When a client sends open, it will get back a message response for every message in the mailbox. It will also get a real-time message for every add performed by clients later. These message responses include "side" and "phase" from the sending client, and "body" (as a hex string, encoding the binary message body). The decoded "body" will either by a random-looking cryptographic value (for the PAKE message), or a random-looking encrypted blob (for the VERSION message, as well as all application-provided payloads). The message response will also include id, copied from the id of the add message (and used only by the timing-diagram tool).

The Rendezvous Server does not de-duplicate messages, nor does it retain ordering: clients must do both if they need to.

All Message Types

This lists all message types, along with the type-specific keys for each (if any), and which ones provoke direct responses:

• S->C welcome {welcome:}
• (C->S) bind {appid:, side:}
• (C->S) list {} -> nameplates
• S->C nameplates {nameplates: [{id: str},..]}
• (C->S) allocate {} -> allocated
• S->C allocated {nameplate:}
• (C->S) claim {nameplate:} -> claimed
• S->C claimed {mailbox:}
• (C->S) release {nameplate:?} -> released
• S->C released
• (C->S) open {mailbox:}
• (C->S) add {phase: str, body: hex} -> message (to all connected clients)
• S->C message {side:, phase:, body:, id:}
• (C->S) close {mailbox:?, mood:?} -> closed
• S->C closed
• S->C ack
• (C->S) ping {ping: int} -> ping
• S->C pong {pong: int}
• S->C error {error: str, orig:}

Persistence

The server stores all messages in a database, so it should not lose any information when it is restarted. The server will not send a direct response until any side-effects (such as the message being added to the mailbox) have been safely committed to the database.

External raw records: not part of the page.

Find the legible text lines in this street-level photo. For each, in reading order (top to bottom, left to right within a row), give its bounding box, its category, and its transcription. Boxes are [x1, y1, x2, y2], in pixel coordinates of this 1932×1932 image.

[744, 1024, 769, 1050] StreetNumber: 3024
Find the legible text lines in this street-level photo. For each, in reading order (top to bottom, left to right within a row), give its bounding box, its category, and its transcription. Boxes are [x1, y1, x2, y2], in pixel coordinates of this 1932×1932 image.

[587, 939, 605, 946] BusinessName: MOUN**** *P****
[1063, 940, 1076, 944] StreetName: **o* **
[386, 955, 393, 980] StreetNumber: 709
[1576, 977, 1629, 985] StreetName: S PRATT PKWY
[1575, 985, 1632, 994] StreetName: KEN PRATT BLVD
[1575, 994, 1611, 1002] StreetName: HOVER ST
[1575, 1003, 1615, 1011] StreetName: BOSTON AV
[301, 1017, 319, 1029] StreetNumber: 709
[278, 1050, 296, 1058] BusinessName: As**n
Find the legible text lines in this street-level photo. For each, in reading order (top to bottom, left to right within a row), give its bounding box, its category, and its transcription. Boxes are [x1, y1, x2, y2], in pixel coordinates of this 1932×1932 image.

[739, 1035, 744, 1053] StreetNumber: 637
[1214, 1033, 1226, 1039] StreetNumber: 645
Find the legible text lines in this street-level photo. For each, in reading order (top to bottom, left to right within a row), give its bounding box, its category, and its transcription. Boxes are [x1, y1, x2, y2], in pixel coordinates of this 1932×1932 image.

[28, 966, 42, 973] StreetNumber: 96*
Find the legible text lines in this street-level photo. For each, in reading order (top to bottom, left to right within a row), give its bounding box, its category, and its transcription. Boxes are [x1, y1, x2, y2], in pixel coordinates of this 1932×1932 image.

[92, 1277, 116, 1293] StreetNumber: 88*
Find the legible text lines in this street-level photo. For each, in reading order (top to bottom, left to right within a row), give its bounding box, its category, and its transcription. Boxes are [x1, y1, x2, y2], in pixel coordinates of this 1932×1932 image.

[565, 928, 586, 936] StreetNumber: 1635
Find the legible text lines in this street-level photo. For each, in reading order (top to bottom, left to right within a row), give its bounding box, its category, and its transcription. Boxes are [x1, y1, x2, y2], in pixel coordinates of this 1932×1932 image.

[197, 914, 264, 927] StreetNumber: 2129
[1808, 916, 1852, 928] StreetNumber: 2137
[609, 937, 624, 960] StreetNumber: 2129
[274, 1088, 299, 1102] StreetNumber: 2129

The client library knows how to resume the protocol after a reconnection event, assuming the client process itself continues to run.

Clients which terminate entirely between messages (e.g. a secure chat application, which requires multiple wormhole messages to exchange address-book entries, and which must function even if the two apps are never both running at the same time) can use "Journal Mode" to ensure forward progress is made: see "journal.md" for details.